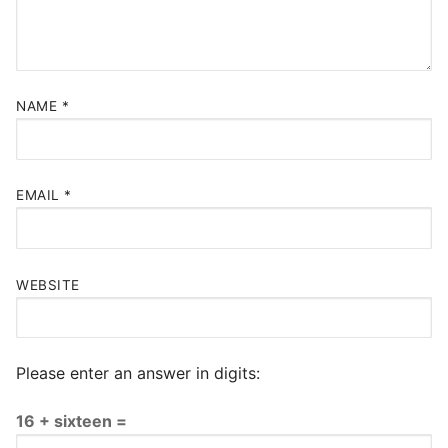
NAME
*
EMAIL
*
WEBSITE
Please enter an answer in digits:
16 + sixteen =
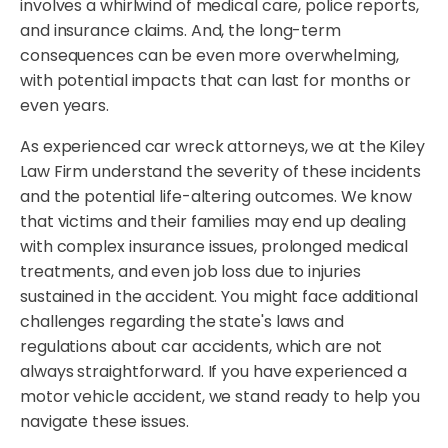
involves a whirlwind of medical care, police reports,
and insurance claims. And, the long-term
consequences can be even more overwhelming,
with potential impacts that can last for months or
even years.
As experienced car wreck attorneys, we at the Kiley
Law Firm understand the severity of these incidents
and the potential life-altering outcomes. We know
that victims and their families may end up dealing
with complex insurance issues, prolonged medical
treatments, and even job loss due to injuries
sustained in the accident. You might face additional
challenges regarding the state's laws and
regulations about car accidents, which are not
always straightforward. If you have experienced a
motor vehicle accident, we stand ready to help you
navigate these issues.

+---+

What are the lines from the one with "with potential impacts" through the end of the entries? Give them again exactly, both end lines included.

with potential impacts that can last for months or
even years.
As experienced car wreck attorneys, we at the Kiley
Law Firm understand the severity of these incidents
and the potential life-altering outcomes. We know
that victims and their families may end up dealing
with complex insurance issues, prolonged medical
treatments, and even job loss due to injuries
sustained in the accident. You might face additional
challenges regarding the state's laws and
regulations about car accidents, which are not
always straightforward. If you have experienced a
motor vehicle accident, we stand ready to help you
navigate these issues.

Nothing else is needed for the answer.